To do ::
Each line of the records that holds "output" should be shown in full.

Records supplied ::
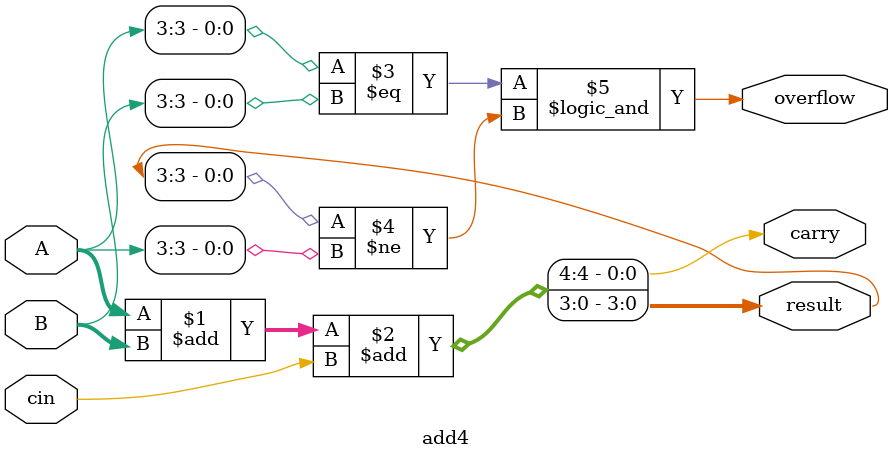
<source format=v>
module ALU (
	input [2:0] sel,
	input [3:0] A,
	input [3:0] B, 
	output reg [3:0] result, 
	output reg zero, 
	output reg carry,
	output reg overflow);
	
	always @(*)
	begin 
		// case(sel[2:0])
	end
	
endmodule

module addsub4(
	input [3:0] A,
	input [3:0] B,
	input sub,
	output reg [3:0] result,
	output reg zero,
	output reg carry,
	output reg overflow
);
    
	wire B1;
	assign B1 = B ^ {32{sub}};
    add4 add4inst1(.A(A), .B(B1), .cin(sub), .result(result), .carry(carry), .overflow(overflow));

endmodule


module add4(
	input [3:0] A,
	input [3:0] B,
	input cin,
	output [3:0] result,
	output carry,
	output reg overflow
);
    assign {carry, result} = A + B + cin;

    // 若参加加法运算的变量符号相同,
    // 而运算结果的符号与之不同,
    // 说明溢出.
    assign overflow = (A[3] == B[3]) && (result[3] != A[3]);
endmodule

</source>
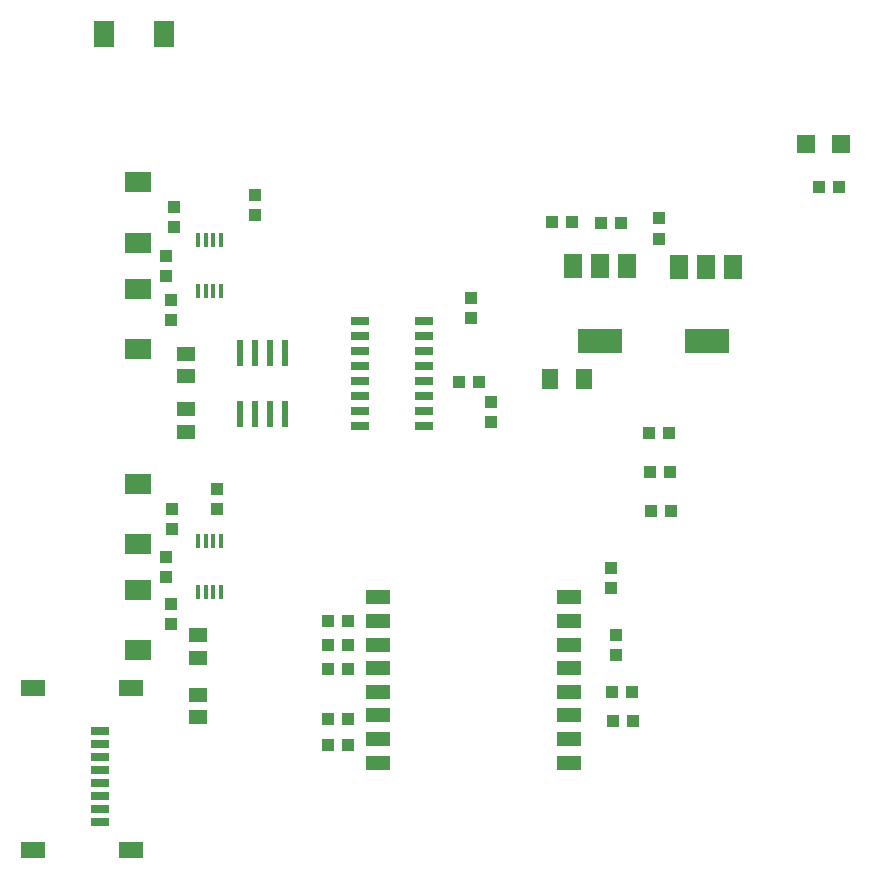
<source format=gtp>
G75*
%MOIN*%
%OFA0B0*%
%FSLAX25Y25*%
%IPPOS*%
%LPD*%
%AMOC8*
5,1,8,0,0,1.08239X$1,22.5*
%
%ADD10R,0.01575X0.04724*%
%ADD11R,0.05900X0.07900*%
%ADD12R,0.15000X0.07900*%
%ADD13R,0.03937X0.04331*%
%ADD14R,0.04331X0.03937*%
%ADD15R,0.05906X0.05118*%
%ADD16R,0.07874X0.04724*%
%ADD17R,0.06000X0.02500*%
%ADD18R,0.07874X0.05709*%
%ADD19R,0.05906X0.03150*%
%ADD20R,0.08661X0.07087*%
%ADD21R,0.05906X0.05906*%
%ADD22R,0.02362X0.08661*%
%ADD23R,0.07087X0.08661*%
%ADD24R,0.05276X0.07087*%
D10*
X0261871Y0147324D03*
X0264430Y0147324D03*
X0266989Y0147324D03*
X0269548Y0147324D03*
X0269548Y0164306D03*
X0266989Y0164306D03*
X0264430Y0164306D03*
X0261871Y0164306D03*
X0261871Y0247718D03*
X0264430Y0247718D03*
X0266989Y0247718D03*
X0269548Y0247718D03*
X0269548Y0264699D03*
X0266989Y0264699D03*
X0264430Y0264699D03*
X0261871Y0264699D03*
D11*
X0386806Y0255962D03*
X0395806Y0255962D03*
X0404806Y0255962D03*
X0422239Y0255939D03*
X0431239Y0255939D03*
X0440239Y0255939D03*
D12*
X0431339Y0231139D03*
X0395906Y0231162D03*
D13*
X0355648Y0217486D03*
X0348955Y0217486D03*
X0352787Y0238654D03*
X0352787Y0245347D03*
X0415619Y0265280D03*
X0415619Y0271973D03*
X0468808Y0282403D03*
X0475501Y0282403D03*
X0280729Y0279878D03*
X0280729Y0273185D03*
X0253763Y0275709D03*
X0253763Y0269016D03*
X0251024Y0259555D03*
X0251024Y0252862D03*
X0252914Y0244791D03*
X0252914Y0238098D03*
X0268229Y0181878D03*
X0268229Y0175185D03*
X0253032Y0175131D03*
X0253032Y0168438D03*
X0251024Y0159161D03*
X0251024Y0152468D03*
X0252914Y0143413D03*
X0252914Y0136720D03*
X0305138Y0137943D03*
X0311831Y0137943D03*
X0311864Y0129915D03*
X0305171Y0129915D03*
X0305161Y0121837D03*
X0311854Y0121837D03*
X0311891Y0105022D03*
X0305199Y0105022D03*
X0305169Y0096289D03*
X0311862Y0096289D03*
X0400078Y0104420D03*
X0406771Y0104420D03*
X0406472Y0114138D03*
X0399779Y0114138D03*
X0401092Y0126368D03*
X0401092Y0133061D03*
X0399490Y0148620D03*
X0399490Y0155313D03*
D14*
X0412729Y0174531D03*
X0419422Y0174531D03*
X0419229Y0187531D03*
X0412536Y0187531D03*
X0412229Y0200531D03*
X0418922Y0200531D03*
X0359596Y0204214D03*
X0359596Y0210907D03*
X0379712Y0270893D03*
X0386405Y0270893D03*
X0396193Y0270282D03*
X0402886Y0270282D03*
D15*
X0257993Y0226889D03*
X0257993Y0219409D03*
X0257889Y0208319D03*
X0257889Y0200839D03*
X0261922Y0132955D03*
X0261922Y0125475D03*
X0261823Y0113256D03*
X0261823Y0105776D03*
D16*
X0321828Y0106287D03*
X0321828Y0114161D03*
X0321828Y0122035D03*
X0321828Y0129909D03*
X0321828Y0137783D03*
X0321828Y0145657D03*
X0385607Y0145657D03*
X0385607Y0137783D03*
X0385607Y0129909D03*
X0385607Y0122035D03*
X0385607Y0114161D03*
X0385607Y0106287D03*
X0385607Y0098413D03*
X0385607Y0090539D03*
X0321828Y0090539D03*
X0321828Y0098413D03*
D17*
X0315831Y0202866D03*
X0315831Y0207866D03*
X0315831Y0212866D03*
X0315831Y0217866D03*
X0315831Y0222866D03*
X0315831Y0227866D03*
X0315831Y0232866D03*
X0315831Y0237866D03*
X0337052Y0237866D03*
X0337052Y0232866D03*
X0337052Y0227866D03*
X0337052Y0222866D03*
X0337052Y0217866D03*
X0337052Y0212866D03*
X0337052Y0207866D03*
X0337052Y0202866D03*
D18*
X0206688Y0061287D03*
X0239366Y0061287D03*
X0239366Y0115421D03*
X0206688Y0115421D03*
D19*
X0229129Y0100972D03*
X0229129Y0096641D03*
X0229129Y0092311D03*
X0229129Y0087980D03*
X0229129Y0083649D03*
X0229129Y0079319D03*
X0229129Y0074988D03*
X0229129Y0070657D03*
D20*
X0241713Y0128059D03*
X0241713Y0148138D03*
X0241713Y0163492D03*
X0241713Y0183571D03*
X0241713Y0228453D03*
X0241713Y0248531D03*
X0241713Y0263886D03*
X0241713Y0283964D03*
D21*
X0464422Y0296649D03*
X0476202Y0296649D03*
D22*
X0290902Y0227124D03*
X0285902Y0227124D03*
X0280902Y0227124D03*
X0275902Y0227124D03*
X0275902Y0206652D03*
X0280902Y0206652D03*
X0285902Y0206652D03*
X0290902Y0206652D03*
D23*
X0250505Y0333372D03*
X0230426Y0333372D03*
D24*
X0379099Y0218531D03*
X0390359Y0218531D03*
M02*

</source>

Answer for this exercise ::
	output reg [3:0] result, 
	output reg zero, 
	output reg carry,
	output reg overflow);
	output reg [3:0] result,
	output reg zero,
	output reg carry,
	output reg overflow
	output [3:0] result,
	output carry,
	output reg overflow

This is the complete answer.